[Page extract]:
:::
0

I am trying to create a regular expression to remove formatting of financial values received in a string.

I have written code to remove the currency symbol, but am having problems removing the 1000's separator as it can be a any one of the following: , . '

This is what I have so far:

string pattern = @"\p{Sc}*(\s?\d+[.,]?\d*)\p{Sc}*";
string replacement = "$1";
string input = "here are the text values: $16,000.32 12.19 £16.29 €18.000,29  €18,29 ₹17,00,00,00,000.00";
string result = Regex.Replace(input, pattern, replacement);
Console.WriteLine(result);

How can I modify my code to also replace the 1000's separator and standardise the decimal notation?

Michał Turczyn
  • 32,028
  • 14
  • 47
  • 69
  • 1
    [NumberStyles](https://learn.microsoft.com/en-us/dotnet/api/system.globalization.numberstyles?view=netframework-4.7.2) is your friend – Liam Jan 21 '19 at 10:36
  • "I had a problem and then I used regular expressions. Now I have two problems" - Regular expressions aren't a good fit for this problem. – Dan Jan 21 '19 at 10:42
  • The duplicate won't answer this question directly. But yes, he shouldn't use regex to parse decimals. Instead you should take the long route: split the values by space, then use `decimal.TryParse(v, NumberStyles.AllowCurrencySymbol | NumberStyles.Any, c, out decimal d)` to parse them. You can store all allowed `CultureInfo`s in a list/array and use a loop/LINQ to pass them to `decimal.TryParse`. If it returned `true` you have the decimal value. Then use `decimal.ToString(format)` to get your desired format. You build the result string with `String.Join` – Tim Schmelter Jan 21 '19 at 11:25

1 Answers1

0

You could use such pattern: (\d)[.,'](\d{3}).

Explanation: it will match any thousand separator you listed with [.,'] if it's preceeded by digit and followed by three digits.

Preceeding and following digits are captured into first and second capturing group, so you just need to replace match with \1\2, meaning you omit the separator.

Note: it would also remove decimal separator, if decimal part is longer than three digits.

Michał Turczyn
  • 32,028
  • 14
  • 47
  • 69
:::
[Given information]:
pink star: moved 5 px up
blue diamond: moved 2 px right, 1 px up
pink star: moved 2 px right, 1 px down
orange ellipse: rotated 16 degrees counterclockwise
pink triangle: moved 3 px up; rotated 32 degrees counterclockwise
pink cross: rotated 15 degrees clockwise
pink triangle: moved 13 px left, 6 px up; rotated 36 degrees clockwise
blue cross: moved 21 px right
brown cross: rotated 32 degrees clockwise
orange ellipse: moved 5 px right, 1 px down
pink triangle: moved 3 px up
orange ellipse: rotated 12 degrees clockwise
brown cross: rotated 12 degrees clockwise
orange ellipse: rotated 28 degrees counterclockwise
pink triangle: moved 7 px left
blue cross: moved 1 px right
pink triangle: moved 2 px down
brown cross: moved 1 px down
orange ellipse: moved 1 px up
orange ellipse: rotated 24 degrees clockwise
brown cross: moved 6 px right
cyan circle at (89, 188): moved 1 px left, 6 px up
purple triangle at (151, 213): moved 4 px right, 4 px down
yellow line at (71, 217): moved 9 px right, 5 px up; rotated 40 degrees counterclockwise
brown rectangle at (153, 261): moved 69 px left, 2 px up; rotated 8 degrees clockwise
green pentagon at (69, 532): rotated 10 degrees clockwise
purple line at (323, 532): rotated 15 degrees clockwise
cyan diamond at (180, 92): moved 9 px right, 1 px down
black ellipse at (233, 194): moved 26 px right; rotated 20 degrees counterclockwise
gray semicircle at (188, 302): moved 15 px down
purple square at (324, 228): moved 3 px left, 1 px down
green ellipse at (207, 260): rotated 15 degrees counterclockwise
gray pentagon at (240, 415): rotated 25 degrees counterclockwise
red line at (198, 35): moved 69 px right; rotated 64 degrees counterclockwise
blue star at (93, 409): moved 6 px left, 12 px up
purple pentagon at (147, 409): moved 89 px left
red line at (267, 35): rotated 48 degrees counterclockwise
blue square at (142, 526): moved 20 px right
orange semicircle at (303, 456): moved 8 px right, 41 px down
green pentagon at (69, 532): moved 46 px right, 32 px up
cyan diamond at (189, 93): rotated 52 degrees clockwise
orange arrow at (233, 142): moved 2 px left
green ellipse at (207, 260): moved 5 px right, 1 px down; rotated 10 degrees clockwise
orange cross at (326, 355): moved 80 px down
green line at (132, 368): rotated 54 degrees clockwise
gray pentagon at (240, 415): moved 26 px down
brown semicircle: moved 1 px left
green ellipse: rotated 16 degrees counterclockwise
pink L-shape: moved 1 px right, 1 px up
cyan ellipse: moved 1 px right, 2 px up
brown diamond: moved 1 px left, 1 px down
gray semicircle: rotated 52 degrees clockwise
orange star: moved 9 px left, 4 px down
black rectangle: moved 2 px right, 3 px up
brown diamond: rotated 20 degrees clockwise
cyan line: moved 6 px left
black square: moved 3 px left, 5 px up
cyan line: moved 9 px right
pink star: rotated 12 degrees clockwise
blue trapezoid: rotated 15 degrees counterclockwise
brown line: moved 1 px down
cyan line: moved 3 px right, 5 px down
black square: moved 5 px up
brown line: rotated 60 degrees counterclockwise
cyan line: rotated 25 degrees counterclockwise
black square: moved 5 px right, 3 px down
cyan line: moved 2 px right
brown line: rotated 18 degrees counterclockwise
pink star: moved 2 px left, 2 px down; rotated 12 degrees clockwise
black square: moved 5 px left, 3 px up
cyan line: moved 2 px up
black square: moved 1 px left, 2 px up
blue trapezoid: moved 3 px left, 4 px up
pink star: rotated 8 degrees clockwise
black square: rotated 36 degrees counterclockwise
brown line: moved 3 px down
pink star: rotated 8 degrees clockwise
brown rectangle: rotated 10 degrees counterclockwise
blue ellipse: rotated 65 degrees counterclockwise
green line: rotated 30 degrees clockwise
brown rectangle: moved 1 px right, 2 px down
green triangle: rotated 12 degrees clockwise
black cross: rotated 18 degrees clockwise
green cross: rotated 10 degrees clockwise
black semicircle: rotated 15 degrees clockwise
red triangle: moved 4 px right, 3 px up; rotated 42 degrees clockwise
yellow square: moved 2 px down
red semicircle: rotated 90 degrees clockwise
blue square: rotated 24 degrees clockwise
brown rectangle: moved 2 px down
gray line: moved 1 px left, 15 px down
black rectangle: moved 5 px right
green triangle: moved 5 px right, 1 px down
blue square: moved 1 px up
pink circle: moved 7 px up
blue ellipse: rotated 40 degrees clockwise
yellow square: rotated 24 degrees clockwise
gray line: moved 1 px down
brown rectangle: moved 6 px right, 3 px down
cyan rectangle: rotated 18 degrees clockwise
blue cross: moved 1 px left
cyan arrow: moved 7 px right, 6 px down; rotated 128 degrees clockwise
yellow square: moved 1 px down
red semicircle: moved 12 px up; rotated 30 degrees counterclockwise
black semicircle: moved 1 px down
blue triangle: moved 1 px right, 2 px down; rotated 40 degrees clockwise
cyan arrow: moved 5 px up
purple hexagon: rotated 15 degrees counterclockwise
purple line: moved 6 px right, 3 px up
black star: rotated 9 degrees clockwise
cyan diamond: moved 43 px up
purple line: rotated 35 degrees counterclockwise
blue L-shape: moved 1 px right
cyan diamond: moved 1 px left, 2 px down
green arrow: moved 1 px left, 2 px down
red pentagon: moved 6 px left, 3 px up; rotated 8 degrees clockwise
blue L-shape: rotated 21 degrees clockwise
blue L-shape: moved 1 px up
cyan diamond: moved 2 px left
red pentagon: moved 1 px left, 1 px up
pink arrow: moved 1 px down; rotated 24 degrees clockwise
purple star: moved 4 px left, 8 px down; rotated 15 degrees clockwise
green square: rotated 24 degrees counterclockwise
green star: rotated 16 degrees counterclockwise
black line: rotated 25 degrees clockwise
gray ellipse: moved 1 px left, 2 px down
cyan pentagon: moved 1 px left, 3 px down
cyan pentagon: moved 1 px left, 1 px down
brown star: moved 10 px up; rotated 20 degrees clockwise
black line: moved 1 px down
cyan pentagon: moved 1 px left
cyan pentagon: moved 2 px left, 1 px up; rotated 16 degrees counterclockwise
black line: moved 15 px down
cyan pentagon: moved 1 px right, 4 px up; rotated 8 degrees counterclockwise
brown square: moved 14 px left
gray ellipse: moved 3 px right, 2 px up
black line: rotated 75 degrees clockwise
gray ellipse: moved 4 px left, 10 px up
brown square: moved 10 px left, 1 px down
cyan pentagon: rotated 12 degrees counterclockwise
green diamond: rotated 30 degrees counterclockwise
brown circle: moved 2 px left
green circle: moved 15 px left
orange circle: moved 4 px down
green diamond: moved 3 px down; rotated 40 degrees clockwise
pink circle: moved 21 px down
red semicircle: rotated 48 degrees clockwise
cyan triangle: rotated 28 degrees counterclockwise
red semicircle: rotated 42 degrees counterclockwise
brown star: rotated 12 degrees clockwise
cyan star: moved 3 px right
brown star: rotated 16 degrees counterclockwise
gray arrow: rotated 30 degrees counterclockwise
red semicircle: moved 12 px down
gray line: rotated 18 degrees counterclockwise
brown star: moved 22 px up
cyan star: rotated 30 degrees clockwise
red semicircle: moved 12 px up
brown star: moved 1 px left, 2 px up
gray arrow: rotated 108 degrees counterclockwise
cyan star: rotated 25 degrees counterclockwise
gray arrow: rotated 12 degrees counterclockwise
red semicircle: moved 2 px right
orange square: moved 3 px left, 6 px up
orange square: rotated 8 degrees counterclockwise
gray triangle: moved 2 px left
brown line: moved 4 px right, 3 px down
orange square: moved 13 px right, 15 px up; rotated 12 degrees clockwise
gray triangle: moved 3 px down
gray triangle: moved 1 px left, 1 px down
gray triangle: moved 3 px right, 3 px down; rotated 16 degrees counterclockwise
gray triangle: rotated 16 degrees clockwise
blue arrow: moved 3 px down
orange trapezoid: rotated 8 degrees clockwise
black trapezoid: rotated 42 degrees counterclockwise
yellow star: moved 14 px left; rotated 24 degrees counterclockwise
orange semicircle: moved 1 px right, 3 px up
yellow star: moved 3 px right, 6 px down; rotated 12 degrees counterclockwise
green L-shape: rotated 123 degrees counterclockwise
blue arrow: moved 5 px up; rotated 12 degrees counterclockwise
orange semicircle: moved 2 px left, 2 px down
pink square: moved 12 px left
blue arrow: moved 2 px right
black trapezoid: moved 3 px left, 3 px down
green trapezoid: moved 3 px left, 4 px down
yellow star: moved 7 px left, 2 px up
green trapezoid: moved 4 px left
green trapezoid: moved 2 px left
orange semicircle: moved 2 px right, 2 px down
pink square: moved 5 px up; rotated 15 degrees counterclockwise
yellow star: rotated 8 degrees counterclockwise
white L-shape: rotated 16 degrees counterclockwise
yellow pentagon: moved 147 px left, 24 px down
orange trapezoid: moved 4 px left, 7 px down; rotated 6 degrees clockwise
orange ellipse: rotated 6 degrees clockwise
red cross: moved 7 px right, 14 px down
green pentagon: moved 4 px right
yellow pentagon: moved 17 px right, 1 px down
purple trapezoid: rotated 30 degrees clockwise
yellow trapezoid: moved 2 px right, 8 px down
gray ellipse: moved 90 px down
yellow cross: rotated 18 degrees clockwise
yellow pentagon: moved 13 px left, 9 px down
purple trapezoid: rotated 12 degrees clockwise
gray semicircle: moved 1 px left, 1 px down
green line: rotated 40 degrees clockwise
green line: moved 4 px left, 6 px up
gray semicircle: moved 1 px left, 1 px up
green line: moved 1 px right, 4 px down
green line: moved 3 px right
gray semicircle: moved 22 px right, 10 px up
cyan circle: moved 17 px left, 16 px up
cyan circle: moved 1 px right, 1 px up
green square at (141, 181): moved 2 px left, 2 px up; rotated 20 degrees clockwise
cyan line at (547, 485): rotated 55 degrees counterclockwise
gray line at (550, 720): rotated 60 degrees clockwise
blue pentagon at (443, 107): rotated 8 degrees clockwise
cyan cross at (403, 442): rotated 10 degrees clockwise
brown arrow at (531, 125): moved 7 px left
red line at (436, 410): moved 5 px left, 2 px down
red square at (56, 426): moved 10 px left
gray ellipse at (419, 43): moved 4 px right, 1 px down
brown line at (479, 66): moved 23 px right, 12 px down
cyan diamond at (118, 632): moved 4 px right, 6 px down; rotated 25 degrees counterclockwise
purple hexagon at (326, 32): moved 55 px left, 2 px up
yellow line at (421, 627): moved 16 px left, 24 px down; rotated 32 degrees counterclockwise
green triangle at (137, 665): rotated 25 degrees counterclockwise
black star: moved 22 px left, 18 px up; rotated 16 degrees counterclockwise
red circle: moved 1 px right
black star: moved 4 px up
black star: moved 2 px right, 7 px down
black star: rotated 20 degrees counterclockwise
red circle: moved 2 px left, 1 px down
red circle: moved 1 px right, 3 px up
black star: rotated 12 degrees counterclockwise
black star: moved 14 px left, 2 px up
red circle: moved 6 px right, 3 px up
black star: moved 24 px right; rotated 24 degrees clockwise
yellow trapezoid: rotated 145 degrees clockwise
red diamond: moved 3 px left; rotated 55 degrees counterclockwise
:::
[Your assignment]: Which values appear in the input string of the code in the regex thread? List every one. The rows are separate material, unrelated to the regex thread.

[Answer to the problem]:
$16,000.32
12.19
£16.29
€18.000,29
€18,29
₹17,00,00,00,000.00